Scientists Think Comb Jellies May Have Come Before All Other Animals
Sorry, sponges—there’s a new oldest ancestor in town
Researchers have long debated which branch of the animal family tree is the oldest—and as technology has advanced, some surprising contenders have emerged. At first, scientists thought that sponges came first, but about a decade ago, comb jellies became a possibility, too. Now, reports Laura Geggel for LiveScience, a new study makes the case that comb jellies actually came first.
The study, published in the journal Nature Ecology & Evolution, comes on the heels of another paper in the journal Current Biology that claims sponges were the first instead.
It all comes down to a difference in approach. Researchers who were part of the study in Current Biology analyzed a huge genetic dataset and found that sponges were at the base of the evolutionary tree. But the researchers that were part of the Nature Ecology & Evolution study used a different method.
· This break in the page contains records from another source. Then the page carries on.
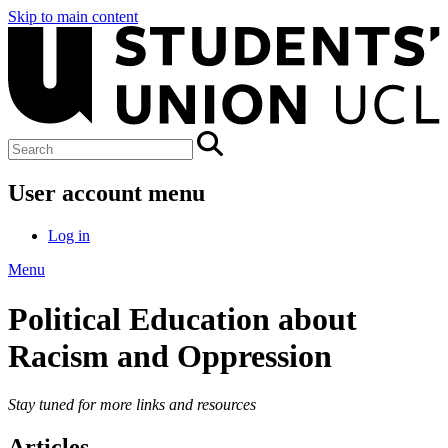
Skip to main content
User account menu
Log in
Menu
Political Education about
Racism and Oppression
Stay tuned for more links and resources
Articles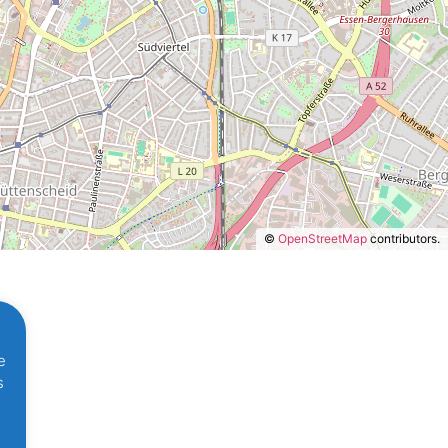
©
OpenStreetMap
contributors.
d
e
s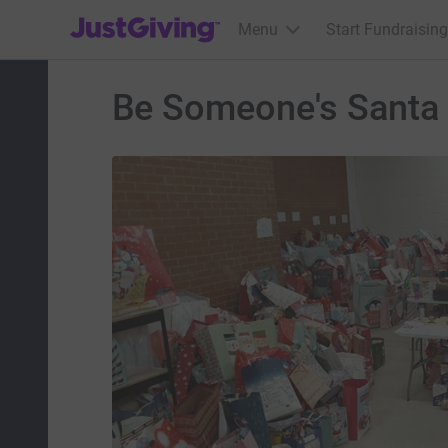
JustGiving’s homepage
Menu
Start Fundraising
Be Someone's Santa 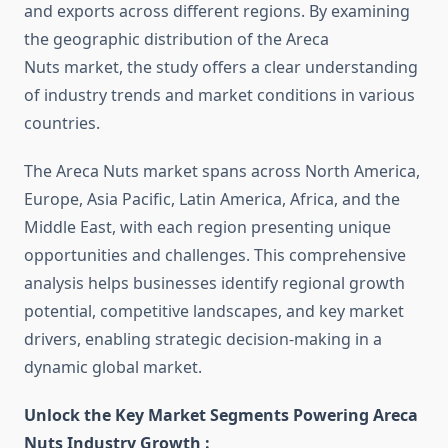
and exports across different regions. By examining
the geographic distribution of the Areca
Nuts market, the study offers a clear understanding
of industry trends and market conditions in various
countries.
The Areca Nuts market spans across North America,
Europe, Asia Pacific, Latin America, Africa, and the
Middle East, with each region presenting unique
opportunities and challenges. This comprehensive
analysis helps businesses identify regional growth
potential, competitive landscapes, and key market
drivers, enabling strategic decision-making in a
dynamic global market.
Unlock the Key Market Segments Powering Areca
Nuts Industry Growth :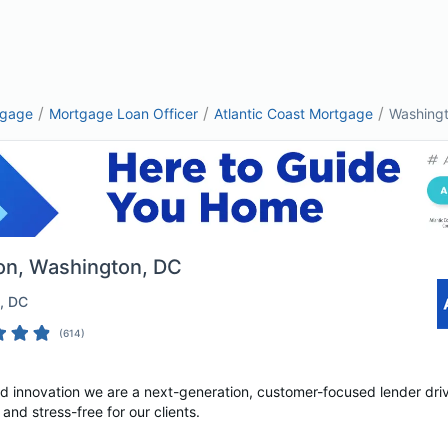
/
/
/
tgage
Mortgage Loan Officer
Atlantic Coast Mortgage
Washing
on
, Washington, DC
, DC
(
614
)
nd innovation we are a next-generation, customer-focused lender dri
nd stress-free for our clients.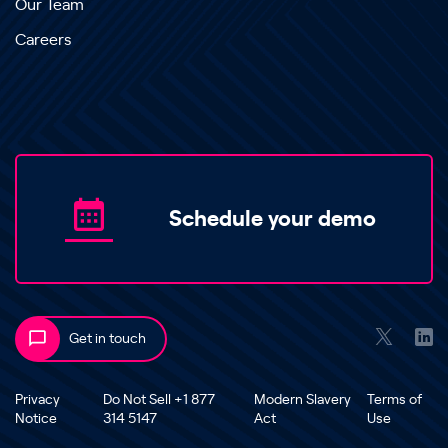
Our Team
Careers
Schedule your demo
Get in touch
Privacy
Do Not Sell +1 877
Modern Slavery
Terms of
Notice
314 5147
Act
Use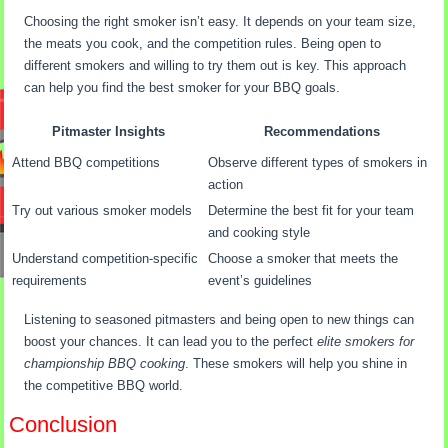
Choosing the right smoker isn’t easy. It depends on your team size,
the meats you cook, and the competition rules. Being open to
different smokers and willing to try them out is key. This approach
can help you find the best smoker for your BBQ goals.
Pitmaster Insights
Recommendations
Attend BBQ competitions
Observe different types of smokers in
action
Try out various smoker models
Determine the best fit for your team
and cooking style
Understand competition-specific
Choose a smoker that meets the
requirements
event’s guidelines
Listening to seasoned pitmasters and being open to new things can
boost your chances. It can lead you to the perfect
elite smokers for
championship BBQ cooking
. These smokers will help you shine in
the competitive BBQ world.
Conclusion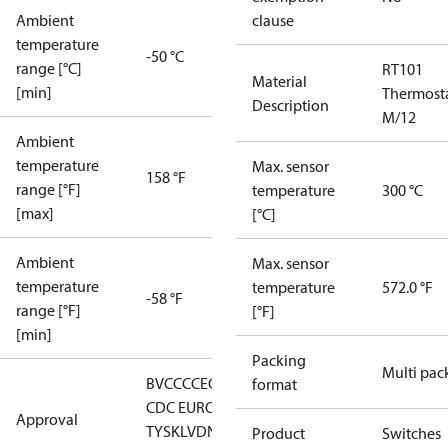
Ambient
clause
temperature
-50 °C
range [°C]
RT101
Material
[min]
Thermost
Description
M/12
Ambient
temperature
Max. sensor
158 °F
range [°F]
temperature
300 °C
[max]
[°C]
Ambient
Max. sensor
temperature
temperature
572.0 °F
-58 °F
range [°F]
[°F]
[min]
Packing
Multi pac
BV
CCC
CE
CMIM
DNV
EAC
GL
LLC
format
CDC EURO-
Approval
TYSK
LVD
NKK
RMRS
RoHS
RoHS
Product
Switches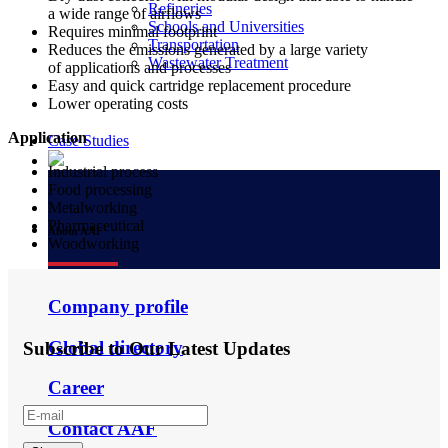
Refineries
a wide range of airflows
Schools and Universities
Requires minimal footprint
Transportation
Reduces the emissions generated by a large variety
Wastewater Treatment
of applications and processes
Easy and quick cartridge replacement procedure
Lower operating costs
Application
Case Studies
Industrial process
Food processing
Metalworking
Pharmaceutical
About AAF
Woodworking
Company profile
Global directory
Subscribe to Our Latest Updates
Career
Contact AAF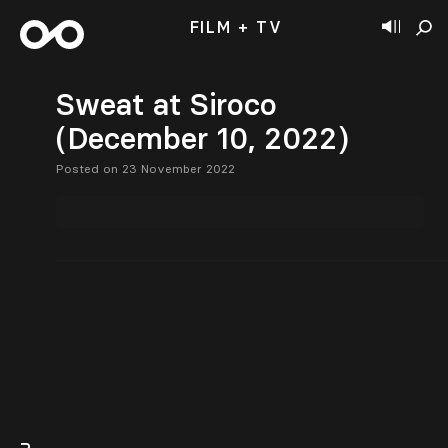
FILM + TV
Sweat at Siroco
(December 10, 2022)
Posted on 23 November 2022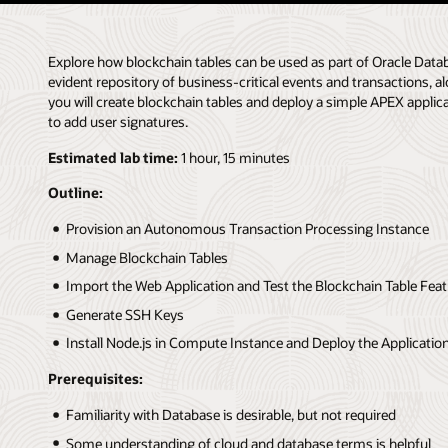
Explore how blockchain tables can be used as part of Oracle Da
evident repository of business-critical events and transactions, al
you will create blockchain tables and deploy a simple APEX applic
to add user signatures.
Estimated lab time:
1 hour, 15 minutes
Outline:
Provision an Autonomous Transaction Processing Instance
Manage Blockchain Tables
Import the Web Application and Test the Blockchain Table Fea
Generate SSH Keys
Install Node.js in Compute Instance and Deploy the Applicatio
Prerequisites:
Familiarity with Database is desirable, but not required
Some understanding of cloud and database terms is helpful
Instead of looking at a gigantic quantity of data, they focused in on a smaller number of what they call “contentious relationships”—branches of the tree on which different types of data analysis produce contradictory results.
When they focused in on the individual genes of animals in contentious categories and compared them to those of their closest relatives, the researchers discovered that often, a difference of just one gene out of hundreds of thousands can deliver a completely different result. They then looked at each gene to determine the creatures' closest relatives, using that information to place them on the tree of life. This analysis consistently put comb jellies, not sponges, at the bottom of the tree.
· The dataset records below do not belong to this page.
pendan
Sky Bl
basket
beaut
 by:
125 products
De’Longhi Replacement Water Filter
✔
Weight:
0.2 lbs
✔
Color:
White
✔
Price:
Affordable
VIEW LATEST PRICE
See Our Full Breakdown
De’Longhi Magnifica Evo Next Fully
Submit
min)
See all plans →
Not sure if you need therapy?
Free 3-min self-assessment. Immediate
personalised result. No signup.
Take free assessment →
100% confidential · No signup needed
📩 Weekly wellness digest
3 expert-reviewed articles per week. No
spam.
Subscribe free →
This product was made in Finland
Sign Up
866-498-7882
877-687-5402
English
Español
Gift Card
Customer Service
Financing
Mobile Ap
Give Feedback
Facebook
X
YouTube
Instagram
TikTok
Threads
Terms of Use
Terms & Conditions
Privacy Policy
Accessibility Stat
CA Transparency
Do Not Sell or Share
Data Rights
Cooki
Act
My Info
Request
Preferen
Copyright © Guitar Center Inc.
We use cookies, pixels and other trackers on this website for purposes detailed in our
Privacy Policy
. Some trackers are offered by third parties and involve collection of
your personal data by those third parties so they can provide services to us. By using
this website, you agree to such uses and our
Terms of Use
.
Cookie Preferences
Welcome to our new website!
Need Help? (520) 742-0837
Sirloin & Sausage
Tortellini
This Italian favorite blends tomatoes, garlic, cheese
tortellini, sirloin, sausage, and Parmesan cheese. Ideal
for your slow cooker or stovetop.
That might come as a surprise to sponge-first supporters. Those who think that sponges came first often use the sponge’s much simpler genetic structure as support for the idea that it predates other, more complicated lifeforms. But this latest study suggests that comb jellies have specific genes that suggest they came first.
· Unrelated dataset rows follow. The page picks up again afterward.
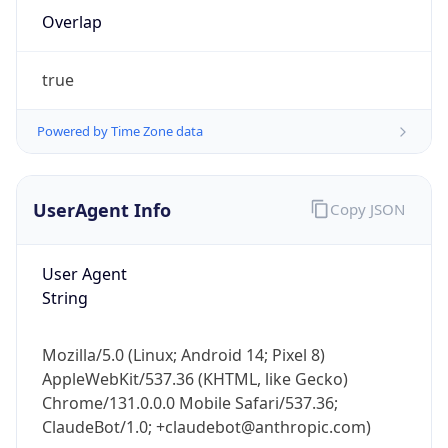
Overlap
true
Powered by Time Zone data
IP Lookup on your phone
UserAgent Info
Copy JSON
Check any IP address, see location and
security data, and get network details on the
User Agent
go
String
Real-time Data
Mobile Ready
Get it on Google Play
Mozilla/5.0 (Linux; Android 14; Pixel 8)
AppleWebKit/537.36 (KHTML, like Gecko)
Not now
Chrome/131.0.0.0 Mobile Safari/537.36;
ClaudeBot/1.0; +claudebot@anthropic.com)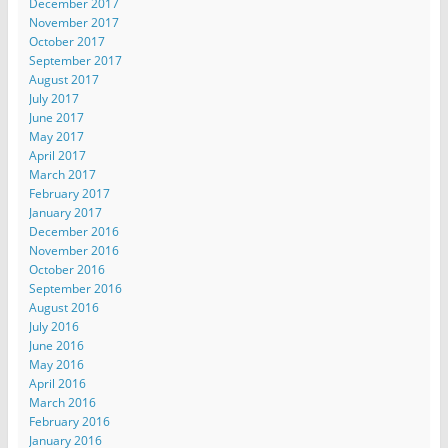
December 2017
November 2017
October 2017
September 2017
August 2017
July 2017
June 2017
May 2017
April 2017
March 2017
February 2017
January 2017
December 2016
November 2016
October 2016
September 2016
August 2016
July 2016
June 2016
May 2016
April 2016
March 2016
February 2016
January 2016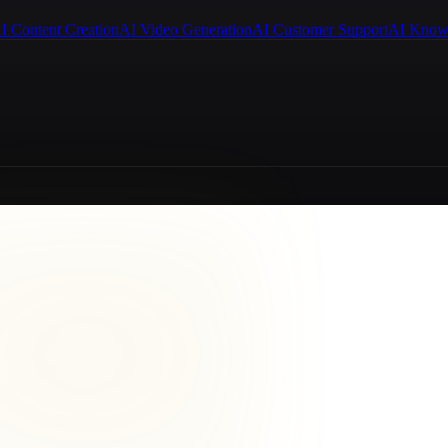
I Content Creation
AI Video Generation
AI Customer Support
AI Know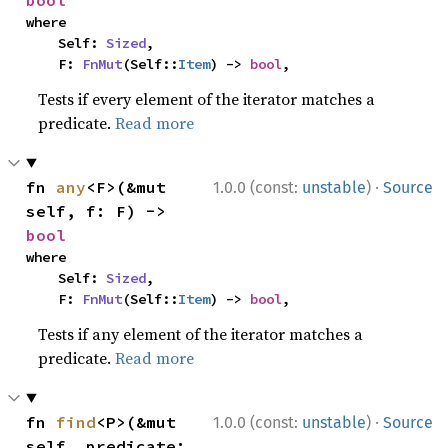
where

    Self: 
Sized
,

    F: 
FnMut
(Self::
Item
) -> 
bool
,
Tests if every element of the iterator matches a
predicate.
Read more
·
fn 
any
<F>(&mut 
1.0.0 (const:
unstable
)
Source
self, f: F) -> 
bool
where

    Self: 
Sized
,

    F: 
FnMut
(Self::
Item
) -> 
bool
,
Tests if any element of the iterator matches a
predicate.
Read more
·
fn 
find
<P>(&mut 
1.0.0 (const:
unstable
)
Source
self, predicate: 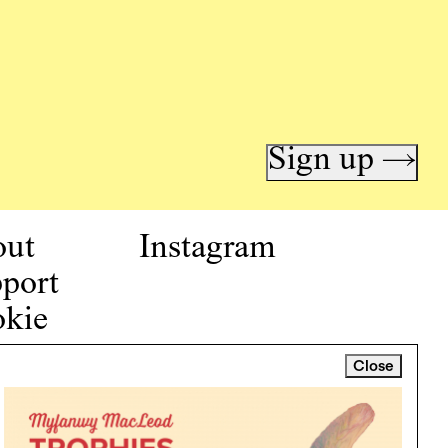
Sign up →
out
Instagram
port
kie
icy
Close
The comb jelly controversy has been alive and well since scientists first started to use genetic analyses to link species together. As Geggel reports, a 2008 study that supported comb jellies as the oldest animals threatened to topple the simple sponge from its place—and opinion has vacillated back and forth ever since.
“We believe that our approach can help resolve many of these long-standing controversies and raise the game of phylogenetic reconstruction to a new level,” says Antonis Rokas, who co-authored the paper, in a press release. It’s proof that scientists are constantly devising better—and different—ways to go in-depth with genetic data. Rokas tells George Dvorsky at Gizmodo: “Some of the controversies that we’ve examined, including the jellies/sponges one are devilishly difficult to decipher.” So don’t expect the debate to end anytime soon.